Scale of the problem
Current estimates indicate 35.6 million people worldwide are living with dementia but with the world’s populations ageing, the World Health Organisation estimates that number will nearly double every 20 years, to an estimated 65.7 million in 2030, and 115.4 million in 2050.
Much of the increase will be in developing countries. Already 58 per cent of people with dementia live in developing countries, but by 2050 this will rise to 71 per cent. The fastest growth in the elderly population is taking place in India, and their south Asian and western Pacific neighbours. In China, the burden of dementia seems to be increasing faster than is generally assumed by the international health community.
If dementia care were a country, it would be the world’s 18th largest economy, ranking between Turkey and Indonesia.

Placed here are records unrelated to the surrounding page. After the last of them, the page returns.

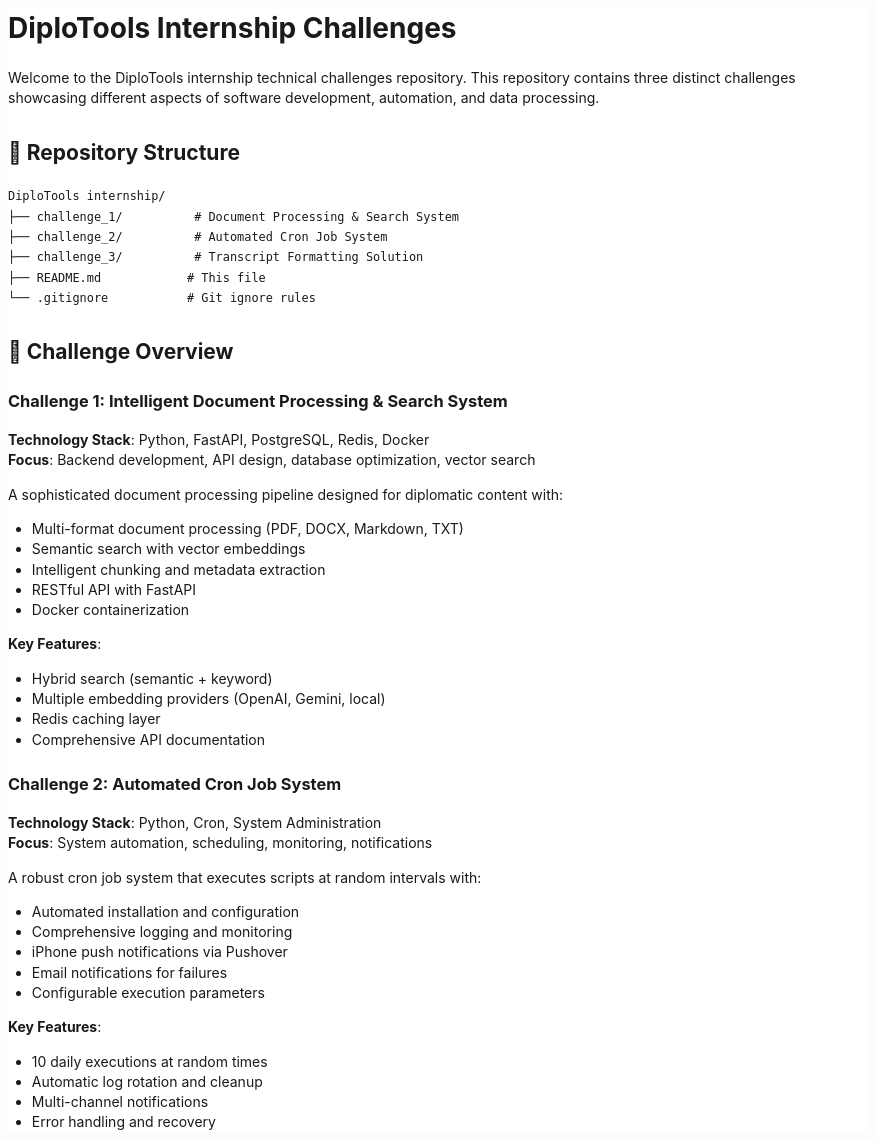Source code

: # DiploTools Internship Challenges

Welcome to the DiploTools internship technical challenges repository. This repository contains three distinct challenges showcasing different aspects of software development, automation, and data processing.

## 📁 Repository Structure

```
DiploTools internship/
├── challenge_1/          # Document Processing & Search System
├── challenge_2/          # Automated Cron Job System  
├── challenge_3/          # Transcript Formatting Solution
├── README.md            # This file
└── .gitignore           # Git ignore rules
```

## 🎯 Challenge Overview

### Challenge 1: Intelligent Document Processing & Search System
**Technology Stack**: Python, FastAPI, PostgreSQL, Redis, Docker  
**Focus**: Backend development, API design, database optimization, vector search

A sophisticated document processing pipeline designed for diplomatic content with:
- Multi-format document processing (PDF, DOCX, Markdown, TXT)
- Semantic search with vector embeddings
- Intelligent chunking and metadata extraction
- RESTful API with FastAPI
- Docker containerization

**Key Features**:
- Hybrid search (semantic + keyword)
- Multiple embedding providers (OpenAI, Gemini, local)
- Redis caching layer
- Comprehensive API documentation

### Challenge 2: Automated Cron Job System
**Technology Stack**: Python, Cron, System Administration  
**Focus**: System automation, scheduling, monitoring, notifications

A robust cron job system that executes scripts at random intervals with:
- Automated installation and configuration
- Comprehensive logging and monitoring
- iPhone push notifications via Pushover
- Email notifications for failures
- Configurable execution parameters

**Key Features**:
- 10 daily executions at random times
- Automatic log rotation and cleanup
- Multi-channel notifications
- Error handling and recovery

If it were a company, it would be the world’s largest by annual revenue exceeding Wal-Mart (US$414 billion) and Exxon Mobil (US$311 billion).
The total estimated worldwide costs of dementia were US$604 billion in 2010. About 70 per cent of the costs occur in Western Europe and North America.
The UK annual funding on dementia research will increase to around £66 million by 2015, while President Obama has committed the US to spending around £360million ($550 million) in dementia research each year. At the same time, the pharmaceutical industry is also investing heavily.
Dementia is a syndrome and refers to the impairment of cognitive brain functions of memory, language, perception and thought. There are many diseases that cause dementia such as Alzheimer’s disease, dementia with Lewy bodies and Parkinson’s Disease-associated dementia. The majority are degenerative but not all, for example, vascular dementia. Dementia is not a single disease.
Dementia progresses from mild cognitive impairment, difficulties organising daily life, to the breakdown of personality, followed by loss self and identity, incontinence, unsteadiness, then confinement to bed and finally death. Knowing this is very distressing for people in the early stages of dementia, as well as for caregivers at the end of their loved ones life.